WHAT YOU WILL DO: Leaving the pictures aside, transcribe every line below exactly.

EXTRACTED RECORDS:
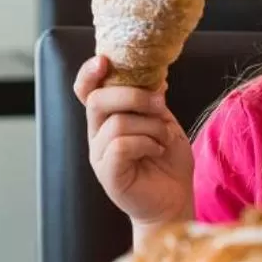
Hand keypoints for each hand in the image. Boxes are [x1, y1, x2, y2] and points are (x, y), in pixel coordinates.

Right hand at [73, 55, 193, 231]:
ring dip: (150, 126)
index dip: (89, 74)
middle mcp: (97, 135)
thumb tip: (155, 76)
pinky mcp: (108, 174)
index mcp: (107, 119)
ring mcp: (100, 156)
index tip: (104, 61)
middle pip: (98, 100)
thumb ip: (153, 102)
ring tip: (164, 138)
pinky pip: (121, 146)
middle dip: (133, 96)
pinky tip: (158, 151)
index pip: (86, 91)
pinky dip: (146, 143)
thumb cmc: (168, 163)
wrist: (175, 201)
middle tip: (160, 104)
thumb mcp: (163, 123)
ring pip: (116, 123)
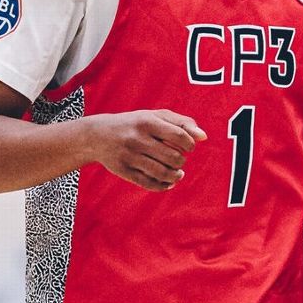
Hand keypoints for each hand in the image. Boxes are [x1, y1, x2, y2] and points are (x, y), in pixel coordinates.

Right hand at [85, 110, 207, 191]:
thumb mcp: (155, 116)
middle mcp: (137, 138)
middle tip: (179, 159)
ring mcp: (129, 156)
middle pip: (173, 157)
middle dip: (181, 161)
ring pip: (162, 173)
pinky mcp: (123, 171)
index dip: (190, 144)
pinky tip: (168, 182)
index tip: (188, 147)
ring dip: (176, 176)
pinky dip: (163, 185)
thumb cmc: (134, 124)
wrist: (98, 135)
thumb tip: (204, 137)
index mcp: (147, 121)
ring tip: (177, 173)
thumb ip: (181, 123)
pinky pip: (149, 183)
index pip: (179, 136)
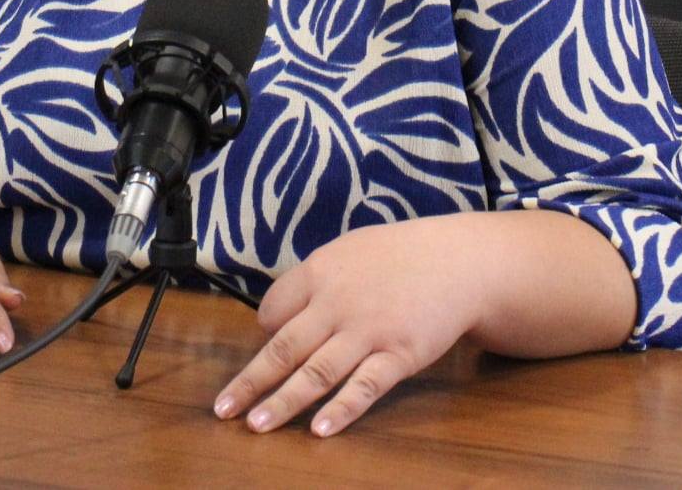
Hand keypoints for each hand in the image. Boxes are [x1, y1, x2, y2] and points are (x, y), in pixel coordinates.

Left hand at [212, 215, 487, 437]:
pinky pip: (364, 387)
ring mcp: (368, 331)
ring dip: (283, 402)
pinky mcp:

RESPONSE:
Hand keypoints for each hand in the image. Boxes are [x1, y1, x2, y2] and points are (x, y), in pixel coordinates.

Right hand at [73, 55, 193, 231]:
ring dip: (150, 126)
index dip: (89, 74)
middle mcp: (97, 135)
thumb tip: (155, 76)
pinky mcp: (108, 174)
index mcp: (107, 119)
ring mcp: (100, 156)
index tip: (104, 61)
middle pip: (98, 100)
thumb ip: (153, 102)
ring tip: (164, 138)
pinky pip: (121, 146)
middle dip: (133, 96)
pinky tip: (158, 151)
index pip: (86, 91)
pinky dip: (146, 143)
thumb cmc: (168, 163)
wrist: (175, 201)
middle tip: (160, 104)
thumb mcp: (163, 123)
ring pip: (116, 123)
Hand keypoints for each hand in the image. Boxes are [x1, y1, x2, y2] and points are (x, y), in pixel coordinates.

Right hand at [85, 110, 207, 191]:
thumb mcp: (155, 116)
middle mcp: (137, 138)
middle tip: (179, 159)
ring mcp: (129, 156)
middle pip: (173, 157)
middle dip: (181, 161)
ring pip: (162, 173)
pinky mcp: (123, 171)
index dip: (190, 144)
pinky tip: (168, 182)
index tip: (188, 147)
ring dip: (176, 176)
pinky dip: (163, 185)
thumb cmc: (134, 124)
wrist: (98, 135)
thumb tip: (204, 137)
index mcp: (147, 121)
ring tip: (177, 173)
thumb ip: (181, 123)
pinky pip: (149, 183)
index pip: (179, 136)
Hand keypoints for each hand in the image. Boxes are [x1, y1, x2, y2] and points are (x, y), in pixel coordinates.

Left hand at [212, 215, 487, 437]:
pinky pip: (364, 387)
ring mcp: (368, 331)
ring dip: (283, 402)
pinky mcp:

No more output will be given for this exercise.